AI Accelerated Rendering using DLSS

Oct 8, 2021by, Aman O

Artificial Intelligence


AI Accelerated Rendering

DLSS or Deep Learning Super Sampling is an AI Rendering Technology that increases the graphical performance using AI. It is also arguably one of the most innovative technologies that have emerged in the real-time 3D rendering and visual graphics industry. It has made possible the rendering of high-resolution images with far less the computational power that would otherwise be required. Here we will be going into AI Accelerated Rendering using DLSS as an example.

Before going into AI Accelerated Rendering we must first understand why 3D Rendering at a high resolution is difficult. A 3D render would typically consist of several frames of images each having millions of individual pixels giving the image its features, color, and sharpness. In higher resolution images the pixel count will be much higher compared to normal images to account for the increased clarity or sharpness of the image. This is where the major issue becomes evident. Since for rendering at high resolution, we need to render out several frames of images in real-time, each of which consists of a large number of pixels, several times in any given second to get a proper and smooth render. So as the resolution increases the number of pixels we need to render per frame increases drastically thus increasing the load on the computer to a large extent.

What is a high-Resolution Image?

The definition of a high resolution is very ambiguous. It changes with the advancements in technology and hence does have a fixed meaning. By current standards, we may call resolutions above 4K (3840 x 2160 pixels) as high resolution. Resolution is also a measure of pixels per inch of the display which accounts for how many pixels are there in any given section of the image. For comparison, a single frame of an 8K image would have 16 times the pixels in the same 1080p image and that is a massive increase. Because we have to render several frames in any given second this easily becomes a task that even the best hardware struggles to perform.

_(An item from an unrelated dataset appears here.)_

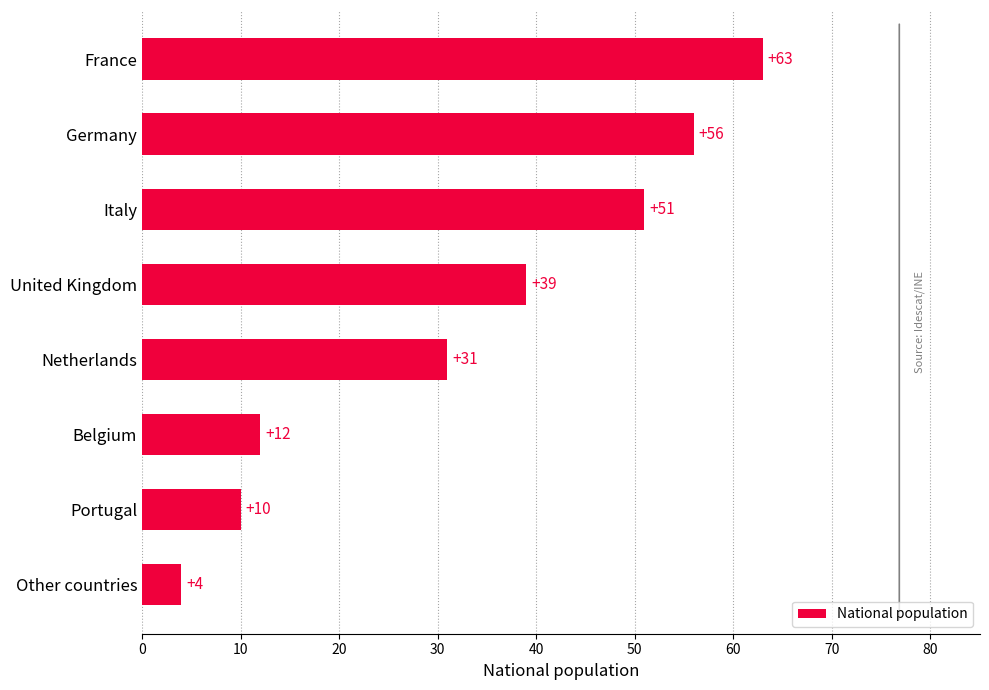

What is the ratio of the value at Netherlands to the value at Italy?

0.6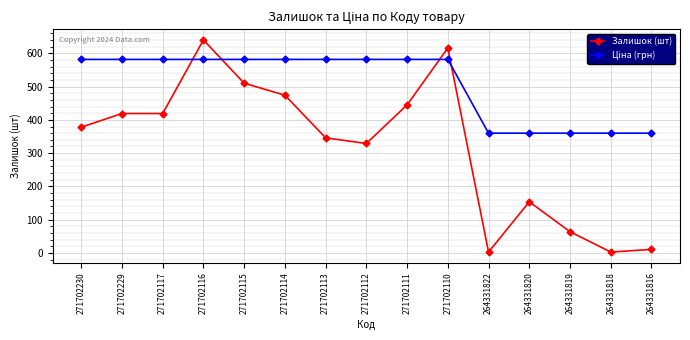

What is the total value across all series at 271702114?

1055.5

Comparison of a 4k image and a 1080p image (The sharpness of the 4k image can be observed to be much higher than the 1080p image)

Upscaling Images

Upscaling of images is a process where we take an image in a lower resolution and then convert it to a higher resolution. For example, instead of rendering a native 8K image, we could render an image in 1080p and then scale its resolution to 8K. What this means is that we take each pixel in the 1080p image and create 16 individual pixels out of it (Since 8K has 16 times the pixels of 1080p). Here we reduce the load on the computer as we are just rendering the image in 1080p which takes only a fraction of the computing power required for a native 8K image. But naturally, this has its issues. Since with upscaling we are converting a single pixel to several pixels there will definitely be a loss in the quality of the image. This has been the main issue with upscaling of images since it usually results in blurry or less sharp images than a non-upscaled native image.

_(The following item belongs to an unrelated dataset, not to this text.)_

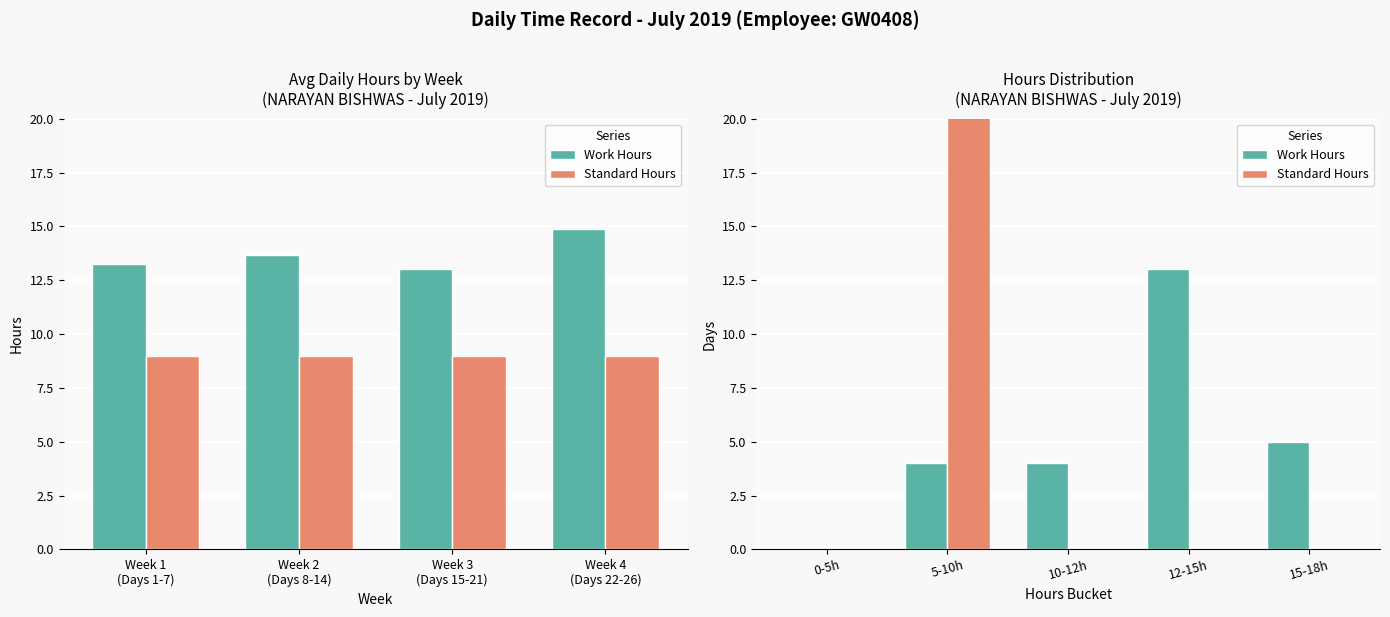

What is the label of the 4th bar from the left?

12-15h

AI Accelerated Rendering: DLSS

With the advancements in AI technology DLSS (Deep Learning Super Sampling) a technology developed by Nvidia Corporation has been able to address the main issue with Upscaling of images. DLSS makes use of AI that can reconstruct pixels for upscaled images to restore the sharpness of the image. Here similar to upscaling of images the image is rendered in a lower resolution and then with the help of AI, it is upscaled to higher resolutions but retaining the quality of the image. This is the main reason why DLSS is so powerful as it reduces the load on the computer and provides enhanced performance without much loss in quality

A Video game rendered in native 4k in comparison to 4k with DLSS

How it Works

DLSS makes use of a neural network that has been trained using “ideal” images of video games of ultra-high resolution on supercomputers and low-resolution images of the same games. The neural network compares the input low-resolution image with the reference and produces a full high-resolution result. The training data is used by AI accelerators in the Graphics Processing Units of the computer to perform the processing of the image.


What DLSS has achieved is to give the average consumer improved performance without much sacrifice in quality even in very high resolutions. What this means is that we get more life out of our hardware and great performance that improves year by year with improvements to the AI that is used. It has also made possible the availability of Real-Time Ray Traced 3D Graphics for video games and other purposes which provide hyper-realistic renders without having to require the best hardware.